Senescent cells and senescence-associated secretory phenotype (SASP). A cell undergoing senescence is permanently arrested in the G1 or G2 phase of the cell cycle and has changed morphology. It is featured by an increased activity of senescence-associated-β-galactosidase (SA-β-gal) and can be targeted by the immunological system, with natural killer (NK) cells, macrophages (MS), and T-lymphocytes involved. Released various soluble agents, including cytokines, chemokines, growth factors, and extracellular vesicles, are main determinants of SASP. A senescent cell is characterized by an elevated level of DNA damage and chromosomes aberrations, which are also signs of genomic and chromosomal instability, typical for cancer cells. Chemokine signaling through the CXCR2 protein increases senescence.

Figure 4

Autophagy dependent on mTOR. In normal nutrient conditions, the mTOR complex 1 (mTORC1) inhibits the ULK1 complex, consisting of ULK1, Atg13, Atg101, and FIP200, which can activate autophagy in stress conditions, including starvation and hypoxia or when the inhibitory effect of mTORC1 is abolished by growth factors, insulin, amino acids, or other agents. The material to be degraded (cargo) is then enclosed by a nucleating phagophore, which requires a translocation of ULK1 to endoplasmic reticulum (ER). ER membrane is used to form the phagophore, but other sources are also possible. The phagophore membrane is elongated, which leads to the formation of autophagosome, a vesicle with the enclosed cargo. This process is assisted by LC3 lipidated by phosphatidylethanolamine (PE) and many individual proteins, including Beclin 1, Vps34, and autophagy-related proteins (Atgs). The p62 protein functions as a selective autophagy receptor for degradation of ubiqutinated substrates, but it is itself a specific substrate for autophagy after its phosphorylation and can be selectively incorporated into the autophagosome and degraded. Fusion of autophagosome with lysosome creates autolysosome in which the cargo is degraded by lysosomal enzymes. Autophagy can be also activated by mTOR-independent pathways.

Figure 5

Nuclear and mitochondrial DNA (nDNA and mtDNA) can be damaged by AMD risk factors, which can also affect proteins, including DNA repair proteins. Nonrepaired or misrepaired DNA can contribute to retinal cell death occurring in AMD [89].

Figure 6

GATA4 can be involved in autophagy, senescence, and DNA damage response (DDR). The level of GATA4 is normally regulated by p62-dependent selective autophagy, but DNA damage and resulting DDR can release GATA4 from p62 control by its ATM-induced phosphorylation. If DNA damage cannot be repaired, DDR effectors induce permanent and irreversible cell cycle arrest, which is a hallmark of senescence with senescence-associated phenotype (SASP).
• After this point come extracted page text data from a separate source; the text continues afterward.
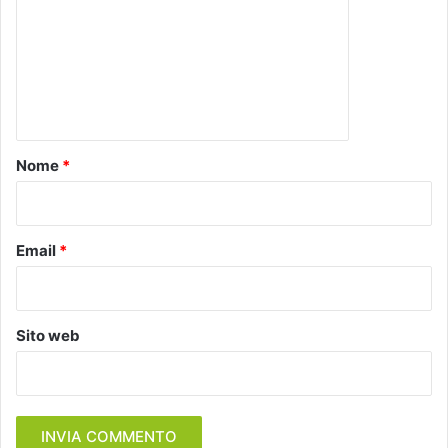
m
m
e
n
t
o
Nome
*
*
Email
*
Sito web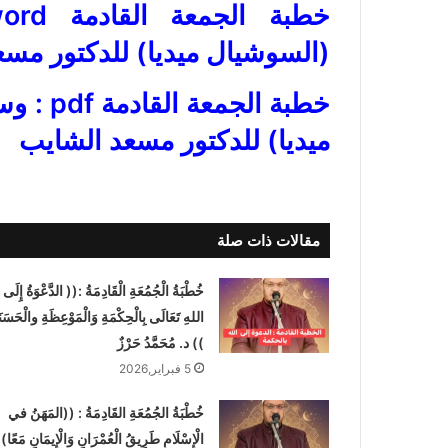
(السوشيال ميديا) للدكتور مس
خطبة ال
ميديا) للدكتور مسعد الشايب
مقالات ذات صلة
خُطْبَةُ الْجُمُعَةِ الْقَادِمَةُ :(( الدَّعْوَةُ إِلَى
اللهِ تَعَالَى بِالْحِكْمَةِ وَالْمَوْعِظَةِ والْحَسَنَ
)) د. مُحَمَّدُ حَرْزٌ
5 فبراير,2026
خُطْبَةُ الجُمُعَةِ القَادِمَةُ : ((المَهَنُ في
الْإِسْلَامِ طَرِيقُ الْعُمْرَانِ وَالْإِيمَانِ مَعًا)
GATA4 released from autophagic degradation can transactivate several genes that activate NF-κB, resulting in the release of growth factors, chemokines, cytokines, and other molecules typical for SASP.

Figure 7

Senescence as a critical factor in AMD pathogenesis. In certain stress conditions, which can be induced by environmental or/and lifestyle factors in aging retina, a major fraction of RPE cells become senescent and are no longer able to regenerate damaged RPE cells, which leads to AMD. The senescence of RPE cells can result from an interplay between aging, autophagy, and DDR in stress conditions. This interplay is a kind of vicious cycle as impaired DNA damage response (DDR) can lead to an increased damage to biomolecules by ROS. Damage to biomolecules induces the degradation of organelles via mTOR-dependent autophagy. This may lead to aggravation of oxidative stress and cellular damage as well as continue to impair autophagy and antioxidant defense by altered TFEB (transcription factor E-box binding) and PGC-1α signaling and increased ROS generation.